** Materials provided follows **
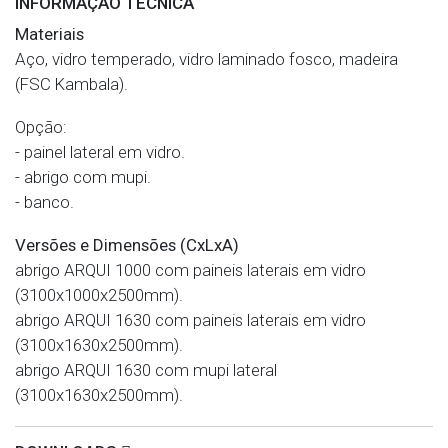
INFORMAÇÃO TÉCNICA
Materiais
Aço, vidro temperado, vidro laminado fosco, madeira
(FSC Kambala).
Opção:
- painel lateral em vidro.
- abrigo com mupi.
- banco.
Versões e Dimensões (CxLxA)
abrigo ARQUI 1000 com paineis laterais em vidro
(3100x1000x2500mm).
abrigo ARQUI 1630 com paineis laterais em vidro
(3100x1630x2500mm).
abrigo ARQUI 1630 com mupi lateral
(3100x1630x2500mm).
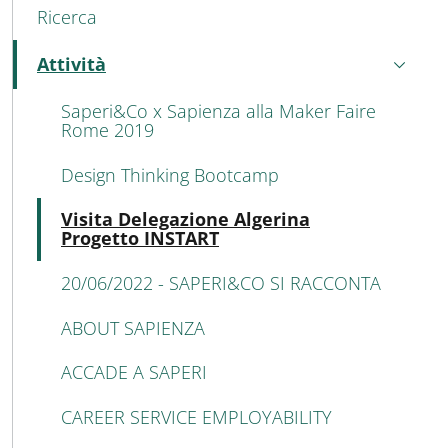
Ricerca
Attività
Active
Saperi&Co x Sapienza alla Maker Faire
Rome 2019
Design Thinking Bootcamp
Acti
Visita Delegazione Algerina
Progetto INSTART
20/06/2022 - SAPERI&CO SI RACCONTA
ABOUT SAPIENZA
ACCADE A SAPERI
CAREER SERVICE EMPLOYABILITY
** End of Materials provided **
** Materials provided follows **
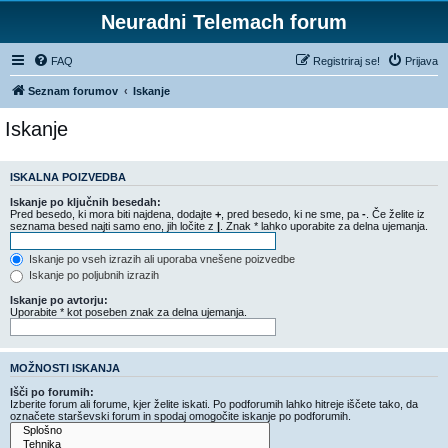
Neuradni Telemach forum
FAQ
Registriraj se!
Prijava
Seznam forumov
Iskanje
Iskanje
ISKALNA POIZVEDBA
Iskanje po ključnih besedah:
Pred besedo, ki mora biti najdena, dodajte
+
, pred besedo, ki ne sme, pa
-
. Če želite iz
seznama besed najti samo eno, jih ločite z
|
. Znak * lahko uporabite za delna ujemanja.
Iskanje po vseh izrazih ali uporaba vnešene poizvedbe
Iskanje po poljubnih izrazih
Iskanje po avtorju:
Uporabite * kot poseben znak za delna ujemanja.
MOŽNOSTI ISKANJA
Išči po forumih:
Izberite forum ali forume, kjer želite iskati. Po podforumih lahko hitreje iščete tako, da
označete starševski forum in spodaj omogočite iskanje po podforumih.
** End of Materials provided **
▶ [Request] Could you write out the lines of the records starting at the one containing "Neuradni Telemach forum" and ending at the one containing "označete starševski forum", renaming "Prijava" to "Vpis" and keeping everything else the same?

▶ [Answer to the exercise]
Neuradni Telemach forum
FAQ
Registriraj se!
Vpis
Seznam forumov
Iskanje
Iskanje
ISKALNA POIZVEDBA
Iskanje po ključnih besedah:
Pred besedo, ki mora biti najdena, dodajte
+
, pred besedo, ki ne sme, pa
-
. Če želite iz
seznama besed najti samo eno, jih ločite z
|
. Znak * lahko uporabite za delna ujemanja.
Iskanje po vseh izrazih ali uporaba vnešene poizvedbe
Iskanje po poljubnih izrazih
Iskanje po avtorju:
Uporabite * kot poseben znak za delna ujemanja.
MOŽNOSTI ISKANJA
Išči po forumih:
Izberite forum ali forume, kjer želite iskati. Po podforumih lahko hitreje iščete tako, da
označete starševski forum in spodaj omogočite iskanje po podforumih.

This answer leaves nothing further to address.